EXERCISE BRIEF:
Count up the lines below in which the string "Table" appears. The reply should be that number alone.

DATA:
⁂
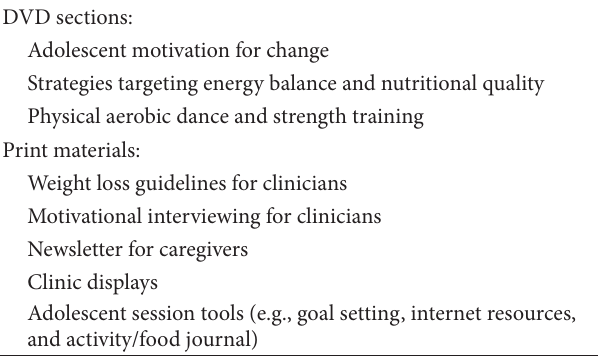
Table 1: General content of clinician toolkit used as a “menu of options” during clinical encounters with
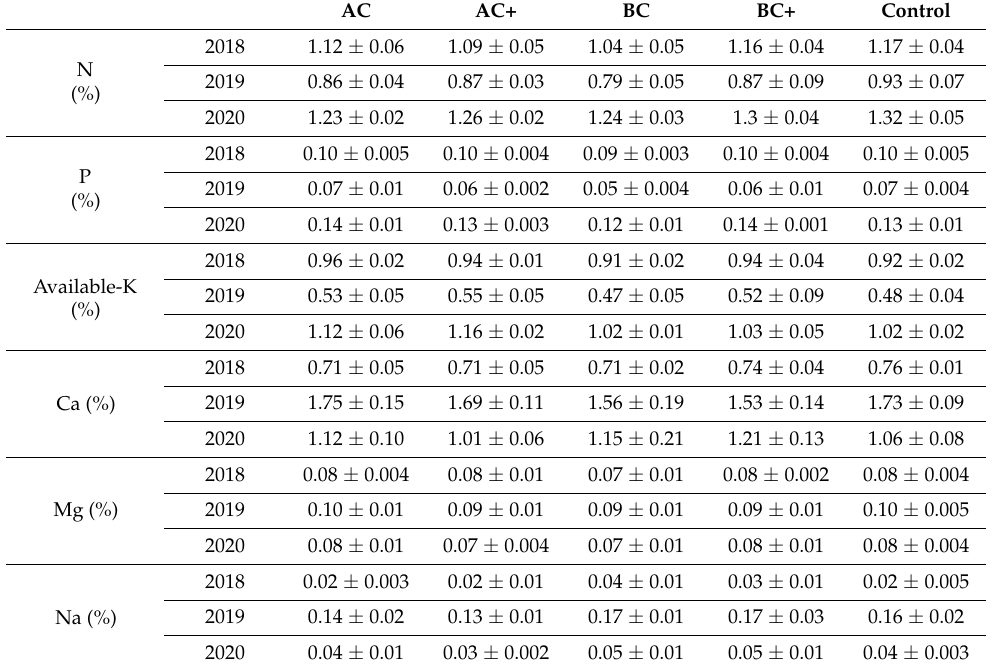
Table 3. Macronutrients in leaf during the 3 years of experiments under different treatments: AC (alperujo compost), AC+ (high dose of alperujo compost), BC (biosolid compost) and BC+ (high dose of biosolid compost). Data are mean values ± standard error of the mean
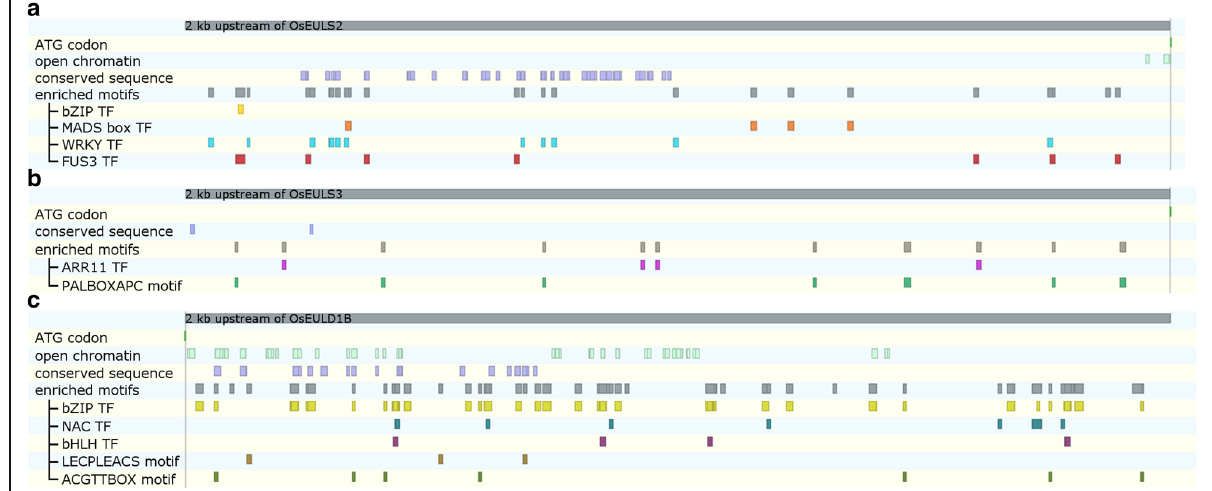
Fig. 6 Cis-regulatory elements in the EUL promoter sequences. Elements identified in the OsEULS2 ( a ), OsEULS3 ( b ) and OsEULD1B ( c ) promoter by the different analyses performed in the integrated approach: motifs in open chromatin, motifs in conserved sequences and motifs enriched in OsEUL regulons. The motifs enriched in the OsEUL regulons are annotated according to the associated transcription factor or motif name. Gray bars represent the 2.000 bp upstream from the ATG codon of the different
⁂
EXPECTED ANSWER:
2